**EXTRAIT**:
• • • • •

On a vu tout à coup surgir une vingtaine de CRS casqués, matraque et bouclier à la main (!!!) défilant en file indienne dans les travées de l’avion et se tenant, chacun à l’épaule du précédent. Jusque là tout le monde avait été très digne mais là le débarquement de la force publique dans l’étroit espace devenait des plus comiques et pourtant on avait pas envie de rire. Les passagers qui s’opposaient à l’embarquement de l’expulsé ont été virés à terre. Précision importante le premier policier qui est intervenu photographiait tout le monde en interdisant à qui que ce soit de filmer ou photographier. Un passager a d’ailleurs été expulsé pour cette seule raison. Je n’ai pas pu photographier mais rien ne m’interdit d’écrire. J’ajoute qu’un CRS a filmé TOUTE la scène d’expulsion des passagers. Une famille de maliens, les parents et trois très jeunes enfants sont descendus de l’avion pour avoir manifesté verbalement leur opposition. Les trois bébés n’avaient pas mangé et n’avaient pas dormi pendant toute l’intervention. Le père était choqué par le déploiement des forces militaires devant de si jeunes enfants. Et sur ordre du premier policier, les CRS se sont saisi de passagers assis qui avaient simplement manifesté leur indignation verbalement. On nous a demandé qui avait encore quelque chose à dire… si vous n’êtes pas d’accord, descendez !!

• • • • •

**DONNÉES DE L'EXERCICE**:

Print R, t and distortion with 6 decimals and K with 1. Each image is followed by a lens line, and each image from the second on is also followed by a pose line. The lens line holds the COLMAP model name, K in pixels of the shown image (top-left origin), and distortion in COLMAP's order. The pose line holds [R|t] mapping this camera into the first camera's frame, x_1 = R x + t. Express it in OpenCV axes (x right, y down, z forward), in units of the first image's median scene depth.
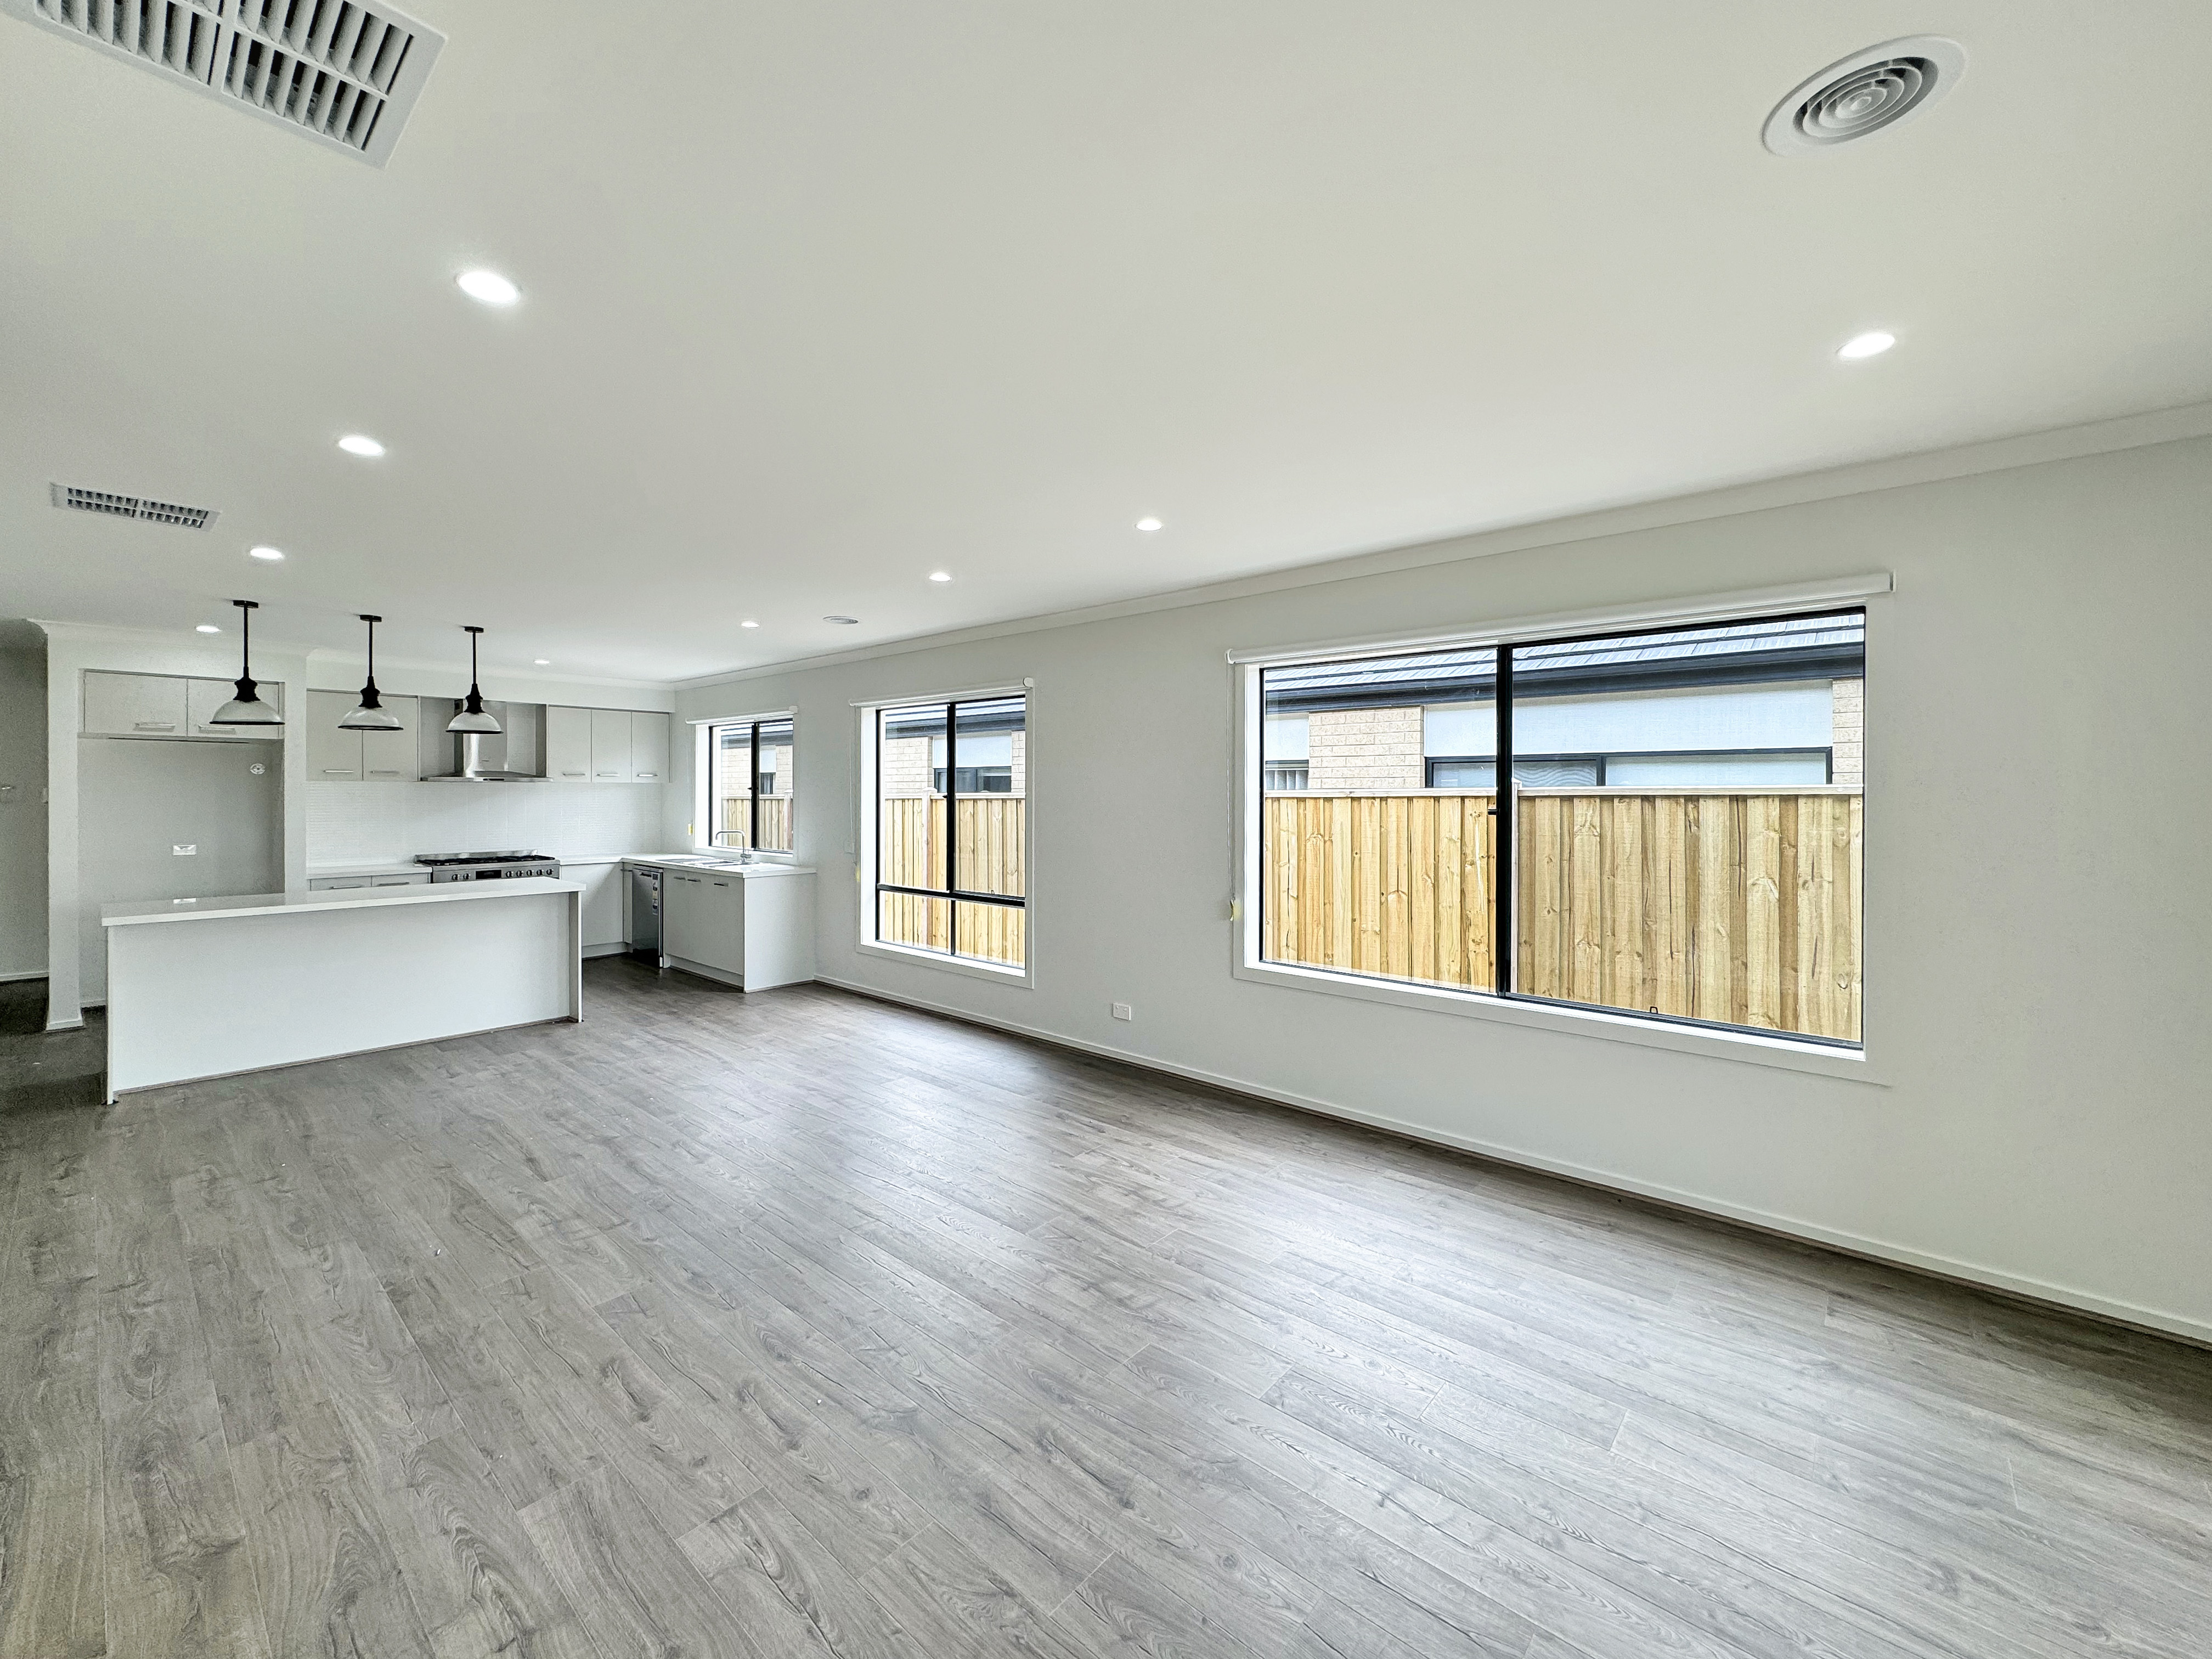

• • • • •

**TÂCHES À RÉALISER**:
1. Répondez aux questions suivantes d'après l'extrait :
(a) Combien de CRS ont surgi dans l'avion ?
(b) Combien d'enfants comptait la famille malienne descendue de l'avion ?
(c) Qui a filmé toute la scène d'expulsion des passagers ?
2. Condensez sous forme de liste à puces le paragraphe de l'extrait qui commence par « On a vu tout à coup surgir », en gardant ses faits principaux.

**RÉPONSES ATTENDUES**:
1.
(a) Une vingtaine.
(b) Trois très jeunes enfants.
(c) Un CRS.

2.
- Une vingtaine de CRS casqués, munis de matraques et de boucliers, entrent en file indienne dans les travées de l'avion.
- Les passagers opposés à l'embarquement de l'expulsé sont débarqués.
- Le premier policier intervenu photographie tout le monde mais interdit à quiconque de filmer ou de photographier ; un passager est expulsé pour ce seul motif.
- Un CRS filme toute la scène d'expulsion des passagers.
- Une famille malienne, soit les parents et trois très jeunes enfants, descend de l'avion après avoir exprimé verbalement son opposition ; les enfants n'ont ni mangé ni dormi pendant l'intervention.
- Sur ordre du premier policier, les CRS saisissent des passagers assis qui avaient seulement exprimé leur indignation.
- Les autres passagers sont sommés de descendre s'ils ne sont pas d'accord.